Yazınca da elbette herkes mevzunun üstüne atlamış.
Şaka gibi, ama değil. Hakan Ural beyefendiden, Show TV haberleri
döneminde hatırladığım Ömür Varol’a kadar sataşmayan, saldırmayan
kalmadı.
Fatih Altaylı bile, “Ahmet Hakan benden çabuk davranmış” deyip
döktürdü:
“Televizyonlara çıkıp Türkiye’nin kimi dini, kimi folklorik
birtakım geleneklerine karşı çıkmayı, modernlik, laiklik,
ilericilik zannedip bunları eleştirmek, hatta aşağılamak kadar
Türkiye’deki muhafazakâr iktidarların ekmeğine yağ süren başka bir
şey yok. Birileri çıkıyor ve “Cumaya illet oluyorum” olarak
algılanabilecek bir cümleyi televizyonda sarf ediyor. Başkalarından
kendi hayat tarzlarına haklı olarak saygı bekleyenlerin,
başkalarının hayat tarzına saygı göstermesi beklenir. Küfretmesi
değil.”
İyi misiniz beyler! Aklınız başınızda mı!

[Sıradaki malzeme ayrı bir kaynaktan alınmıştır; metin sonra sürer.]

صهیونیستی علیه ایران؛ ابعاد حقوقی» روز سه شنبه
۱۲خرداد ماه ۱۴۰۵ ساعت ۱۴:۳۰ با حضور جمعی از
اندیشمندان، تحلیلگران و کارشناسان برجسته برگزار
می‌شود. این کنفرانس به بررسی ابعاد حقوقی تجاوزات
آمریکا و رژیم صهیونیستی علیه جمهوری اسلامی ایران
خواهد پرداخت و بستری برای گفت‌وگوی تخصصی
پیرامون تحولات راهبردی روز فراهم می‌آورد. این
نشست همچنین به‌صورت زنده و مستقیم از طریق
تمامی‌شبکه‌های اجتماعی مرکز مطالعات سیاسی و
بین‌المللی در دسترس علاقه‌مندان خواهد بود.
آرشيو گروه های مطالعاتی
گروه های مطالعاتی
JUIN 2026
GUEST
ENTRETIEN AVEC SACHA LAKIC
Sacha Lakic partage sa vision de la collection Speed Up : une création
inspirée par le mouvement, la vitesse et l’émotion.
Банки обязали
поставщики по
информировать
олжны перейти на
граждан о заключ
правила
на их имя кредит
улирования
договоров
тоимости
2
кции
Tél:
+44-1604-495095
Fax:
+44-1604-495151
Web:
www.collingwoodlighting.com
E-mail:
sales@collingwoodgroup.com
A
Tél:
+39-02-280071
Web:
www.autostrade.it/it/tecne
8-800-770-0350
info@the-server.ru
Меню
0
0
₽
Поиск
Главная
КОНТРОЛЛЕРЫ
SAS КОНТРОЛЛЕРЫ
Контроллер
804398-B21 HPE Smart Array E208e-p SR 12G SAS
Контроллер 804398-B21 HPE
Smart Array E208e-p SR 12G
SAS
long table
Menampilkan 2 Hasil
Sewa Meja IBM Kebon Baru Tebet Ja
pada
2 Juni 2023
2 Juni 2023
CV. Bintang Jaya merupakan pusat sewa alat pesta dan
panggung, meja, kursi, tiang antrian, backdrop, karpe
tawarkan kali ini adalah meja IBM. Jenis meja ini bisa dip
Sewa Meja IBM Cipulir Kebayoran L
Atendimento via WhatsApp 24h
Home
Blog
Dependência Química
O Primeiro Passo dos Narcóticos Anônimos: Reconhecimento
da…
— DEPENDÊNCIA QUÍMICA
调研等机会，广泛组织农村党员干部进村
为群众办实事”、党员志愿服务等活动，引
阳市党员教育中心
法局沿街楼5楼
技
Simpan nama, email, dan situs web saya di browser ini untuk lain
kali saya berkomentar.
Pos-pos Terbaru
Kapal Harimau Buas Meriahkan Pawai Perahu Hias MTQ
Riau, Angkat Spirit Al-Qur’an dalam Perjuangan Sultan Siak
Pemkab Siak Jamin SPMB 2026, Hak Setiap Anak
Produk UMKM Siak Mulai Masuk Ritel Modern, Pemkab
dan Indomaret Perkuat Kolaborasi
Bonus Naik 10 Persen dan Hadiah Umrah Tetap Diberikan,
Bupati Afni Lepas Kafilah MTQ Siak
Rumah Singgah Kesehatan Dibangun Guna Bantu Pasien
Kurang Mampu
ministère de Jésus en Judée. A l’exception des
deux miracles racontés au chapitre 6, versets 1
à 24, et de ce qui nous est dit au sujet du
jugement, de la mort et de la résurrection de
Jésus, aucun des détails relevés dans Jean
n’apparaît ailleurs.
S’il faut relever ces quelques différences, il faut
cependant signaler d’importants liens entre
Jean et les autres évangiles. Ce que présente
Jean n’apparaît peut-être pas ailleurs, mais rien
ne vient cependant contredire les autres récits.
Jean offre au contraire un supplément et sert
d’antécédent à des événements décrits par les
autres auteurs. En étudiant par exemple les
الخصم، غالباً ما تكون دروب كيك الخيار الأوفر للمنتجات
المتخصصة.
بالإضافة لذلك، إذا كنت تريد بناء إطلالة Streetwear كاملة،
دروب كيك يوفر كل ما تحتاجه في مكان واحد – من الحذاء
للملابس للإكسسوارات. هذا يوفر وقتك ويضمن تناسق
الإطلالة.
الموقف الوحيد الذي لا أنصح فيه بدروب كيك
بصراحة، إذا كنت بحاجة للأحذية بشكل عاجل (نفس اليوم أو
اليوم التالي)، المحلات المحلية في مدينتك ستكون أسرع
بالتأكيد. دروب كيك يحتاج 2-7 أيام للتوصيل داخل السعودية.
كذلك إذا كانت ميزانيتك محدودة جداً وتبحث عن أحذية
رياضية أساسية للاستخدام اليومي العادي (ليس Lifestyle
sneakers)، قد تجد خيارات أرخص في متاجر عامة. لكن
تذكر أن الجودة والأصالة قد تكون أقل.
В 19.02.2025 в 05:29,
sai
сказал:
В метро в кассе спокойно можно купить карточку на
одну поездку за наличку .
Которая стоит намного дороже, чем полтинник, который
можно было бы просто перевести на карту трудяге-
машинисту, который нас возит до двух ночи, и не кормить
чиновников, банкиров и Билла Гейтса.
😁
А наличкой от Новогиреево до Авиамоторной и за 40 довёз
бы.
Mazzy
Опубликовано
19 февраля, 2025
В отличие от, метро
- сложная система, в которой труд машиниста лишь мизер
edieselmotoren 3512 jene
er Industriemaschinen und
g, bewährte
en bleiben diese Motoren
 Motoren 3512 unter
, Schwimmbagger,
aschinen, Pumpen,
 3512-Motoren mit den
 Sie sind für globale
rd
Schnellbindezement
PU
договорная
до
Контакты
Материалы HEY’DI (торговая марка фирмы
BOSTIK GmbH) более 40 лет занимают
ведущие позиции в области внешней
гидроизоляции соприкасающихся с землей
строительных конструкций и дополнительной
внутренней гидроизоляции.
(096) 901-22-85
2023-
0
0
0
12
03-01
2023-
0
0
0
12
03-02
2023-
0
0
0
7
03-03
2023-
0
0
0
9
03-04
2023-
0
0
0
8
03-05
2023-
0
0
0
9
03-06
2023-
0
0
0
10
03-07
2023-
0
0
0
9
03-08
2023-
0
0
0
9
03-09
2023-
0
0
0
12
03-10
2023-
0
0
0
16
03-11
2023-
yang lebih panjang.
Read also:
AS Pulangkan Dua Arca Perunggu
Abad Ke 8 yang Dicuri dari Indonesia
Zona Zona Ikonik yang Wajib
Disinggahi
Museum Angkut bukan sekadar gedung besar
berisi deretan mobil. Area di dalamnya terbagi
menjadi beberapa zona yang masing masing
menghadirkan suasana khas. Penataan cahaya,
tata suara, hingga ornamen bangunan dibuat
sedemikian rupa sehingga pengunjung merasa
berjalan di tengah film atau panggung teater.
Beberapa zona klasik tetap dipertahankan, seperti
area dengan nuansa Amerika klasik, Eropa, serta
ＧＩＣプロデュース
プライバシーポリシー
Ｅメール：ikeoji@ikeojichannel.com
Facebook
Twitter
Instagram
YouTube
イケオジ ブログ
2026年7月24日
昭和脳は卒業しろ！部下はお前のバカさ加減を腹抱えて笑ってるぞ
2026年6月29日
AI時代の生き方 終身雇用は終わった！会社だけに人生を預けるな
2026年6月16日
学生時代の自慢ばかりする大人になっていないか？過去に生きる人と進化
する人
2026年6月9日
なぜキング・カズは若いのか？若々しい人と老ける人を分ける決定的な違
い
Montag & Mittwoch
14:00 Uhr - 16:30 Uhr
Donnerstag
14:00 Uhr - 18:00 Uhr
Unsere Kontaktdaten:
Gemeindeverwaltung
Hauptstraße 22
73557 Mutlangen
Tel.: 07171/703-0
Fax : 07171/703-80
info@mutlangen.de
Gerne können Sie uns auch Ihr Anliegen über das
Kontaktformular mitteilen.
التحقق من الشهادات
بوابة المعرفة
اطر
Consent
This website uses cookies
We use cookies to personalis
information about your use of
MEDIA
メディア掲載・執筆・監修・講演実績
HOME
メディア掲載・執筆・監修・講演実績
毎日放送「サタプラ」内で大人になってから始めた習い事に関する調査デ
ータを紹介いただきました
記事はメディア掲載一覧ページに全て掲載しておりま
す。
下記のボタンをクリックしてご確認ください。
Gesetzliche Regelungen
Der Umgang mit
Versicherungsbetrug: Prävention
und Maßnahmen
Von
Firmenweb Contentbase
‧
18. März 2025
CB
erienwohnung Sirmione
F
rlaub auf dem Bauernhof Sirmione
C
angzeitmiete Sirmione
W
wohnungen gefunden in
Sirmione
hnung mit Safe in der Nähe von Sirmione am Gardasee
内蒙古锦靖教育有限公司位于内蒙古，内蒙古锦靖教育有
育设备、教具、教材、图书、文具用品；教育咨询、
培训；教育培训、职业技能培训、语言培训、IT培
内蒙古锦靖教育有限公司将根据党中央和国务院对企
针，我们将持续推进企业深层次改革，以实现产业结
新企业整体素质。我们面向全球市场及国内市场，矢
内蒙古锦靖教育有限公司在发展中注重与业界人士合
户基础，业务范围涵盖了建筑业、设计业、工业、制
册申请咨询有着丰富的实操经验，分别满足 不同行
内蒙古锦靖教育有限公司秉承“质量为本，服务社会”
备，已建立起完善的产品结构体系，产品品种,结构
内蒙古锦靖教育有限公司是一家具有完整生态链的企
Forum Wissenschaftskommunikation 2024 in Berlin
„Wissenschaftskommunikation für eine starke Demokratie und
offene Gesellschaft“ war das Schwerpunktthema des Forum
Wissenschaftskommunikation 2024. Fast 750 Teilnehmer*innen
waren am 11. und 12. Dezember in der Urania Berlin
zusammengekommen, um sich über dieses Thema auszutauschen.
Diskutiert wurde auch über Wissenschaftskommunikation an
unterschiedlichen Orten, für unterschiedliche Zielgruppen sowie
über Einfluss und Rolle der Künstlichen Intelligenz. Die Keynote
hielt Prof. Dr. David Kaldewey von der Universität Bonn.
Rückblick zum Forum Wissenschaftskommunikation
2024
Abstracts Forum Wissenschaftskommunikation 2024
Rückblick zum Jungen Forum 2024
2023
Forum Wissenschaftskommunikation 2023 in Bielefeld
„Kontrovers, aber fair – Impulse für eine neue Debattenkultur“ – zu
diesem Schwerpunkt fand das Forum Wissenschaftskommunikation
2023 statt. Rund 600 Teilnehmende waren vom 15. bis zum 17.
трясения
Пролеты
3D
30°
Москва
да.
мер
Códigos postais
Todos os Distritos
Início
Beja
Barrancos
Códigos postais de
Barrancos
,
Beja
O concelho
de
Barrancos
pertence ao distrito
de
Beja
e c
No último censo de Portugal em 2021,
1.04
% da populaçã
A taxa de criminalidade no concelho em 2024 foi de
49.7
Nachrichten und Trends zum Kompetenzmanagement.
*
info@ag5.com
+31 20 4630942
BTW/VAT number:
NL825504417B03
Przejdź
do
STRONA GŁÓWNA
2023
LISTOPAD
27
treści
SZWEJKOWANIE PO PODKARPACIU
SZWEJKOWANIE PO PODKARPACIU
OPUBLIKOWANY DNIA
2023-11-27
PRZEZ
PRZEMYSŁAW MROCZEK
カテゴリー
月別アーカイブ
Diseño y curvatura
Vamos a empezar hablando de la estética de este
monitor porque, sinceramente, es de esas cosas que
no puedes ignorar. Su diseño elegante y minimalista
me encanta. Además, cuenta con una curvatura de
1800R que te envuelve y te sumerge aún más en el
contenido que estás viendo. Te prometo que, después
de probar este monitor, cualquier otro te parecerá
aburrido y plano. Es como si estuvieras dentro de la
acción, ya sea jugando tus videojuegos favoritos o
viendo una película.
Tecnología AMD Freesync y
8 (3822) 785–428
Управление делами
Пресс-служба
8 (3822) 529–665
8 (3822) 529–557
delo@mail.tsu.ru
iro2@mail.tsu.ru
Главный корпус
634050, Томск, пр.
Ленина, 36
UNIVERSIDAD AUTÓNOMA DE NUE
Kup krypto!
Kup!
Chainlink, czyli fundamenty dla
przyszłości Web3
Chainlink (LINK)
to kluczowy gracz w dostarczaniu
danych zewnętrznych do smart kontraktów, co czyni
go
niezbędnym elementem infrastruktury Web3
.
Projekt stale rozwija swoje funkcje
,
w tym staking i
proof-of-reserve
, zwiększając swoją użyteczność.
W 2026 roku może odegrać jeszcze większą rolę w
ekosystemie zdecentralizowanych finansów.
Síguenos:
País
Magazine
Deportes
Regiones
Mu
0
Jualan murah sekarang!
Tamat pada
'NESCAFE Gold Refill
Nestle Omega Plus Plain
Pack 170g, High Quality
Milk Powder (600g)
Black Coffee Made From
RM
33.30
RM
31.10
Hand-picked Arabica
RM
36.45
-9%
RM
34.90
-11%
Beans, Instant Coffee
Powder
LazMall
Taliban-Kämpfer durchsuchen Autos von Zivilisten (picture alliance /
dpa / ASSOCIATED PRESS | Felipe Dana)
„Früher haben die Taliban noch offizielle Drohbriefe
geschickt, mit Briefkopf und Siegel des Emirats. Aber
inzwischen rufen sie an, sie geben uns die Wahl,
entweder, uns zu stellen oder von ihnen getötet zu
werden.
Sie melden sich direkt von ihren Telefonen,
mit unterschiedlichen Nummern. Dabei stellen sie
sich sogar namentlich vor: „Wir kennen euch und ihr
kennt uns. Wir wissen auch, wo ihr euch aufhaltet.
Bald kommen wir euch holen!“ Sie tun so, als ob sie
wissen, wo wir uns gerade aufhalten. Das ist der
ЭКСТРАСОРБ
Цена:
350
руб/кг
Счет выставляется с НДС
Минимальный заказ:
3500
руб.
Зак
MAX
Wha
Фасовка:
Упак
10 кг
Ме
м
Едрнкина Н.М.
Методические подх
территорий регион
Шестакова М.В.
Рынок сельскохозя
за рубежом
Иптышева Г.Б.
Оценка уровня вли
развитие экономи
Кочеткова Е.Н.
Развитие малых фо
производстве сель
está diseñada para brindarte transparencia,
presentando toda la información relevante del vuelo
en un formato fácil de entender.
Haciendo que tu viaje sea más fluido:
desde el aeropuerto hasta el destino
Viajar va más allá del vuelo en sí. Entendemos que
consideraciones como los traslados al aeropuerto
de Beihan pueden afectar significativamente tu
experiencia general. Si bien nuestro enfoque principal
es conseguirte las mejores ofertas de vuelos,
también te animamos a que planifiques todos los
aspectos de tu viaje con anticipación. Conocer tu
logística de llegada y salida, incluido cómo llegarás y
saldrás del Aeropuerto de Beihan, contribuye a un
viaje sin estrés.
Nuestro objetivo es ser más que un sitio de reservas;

Aşağılayan kim? Küfreden kim?
Hadi TV8’den Beyaz TV’ye, elbette havuz medyasına saldırmaya
doymayanların kapasiteleri ortada..
Peki size ne demeli!
Siz ki beni yakından tanırsınız. Ben ekranda ne zaman “ay şekerim”
diye kıvırta kıvırta konuştum? Hangi konuda insanları aşağıladım?
Hele hele.. Ne zaman kime küfrettim?
•••
Ekranda ne söylediğimi.. Ne kastettiğimi.. Neye vurgu yaptığımı
tane tane anlatayım..
Hâlâ anlamayanlar.. Anlamaya niyeti olmayanlar varsa.. Benden günah
gider!!
Dedim ki;
• Zamanın ruhu medyayı nasıl da etkiledi.. Örneğin (tekrar edeyim
ÖRNEĞİN) kadın programı yapan kimi sunucular, daha yakın zaman
öncesinde hiç tanık olmadığım biçimde “hayırlı cumalar” demeye
başladı. Bu konuda adeta yarışa girdi.
• Kaldı ki “bana göre” cuma günü (namazı değil GÜNÜ) kutsal
değildir. Ama öyle sanıyorlar, öyle konuşuyorlar..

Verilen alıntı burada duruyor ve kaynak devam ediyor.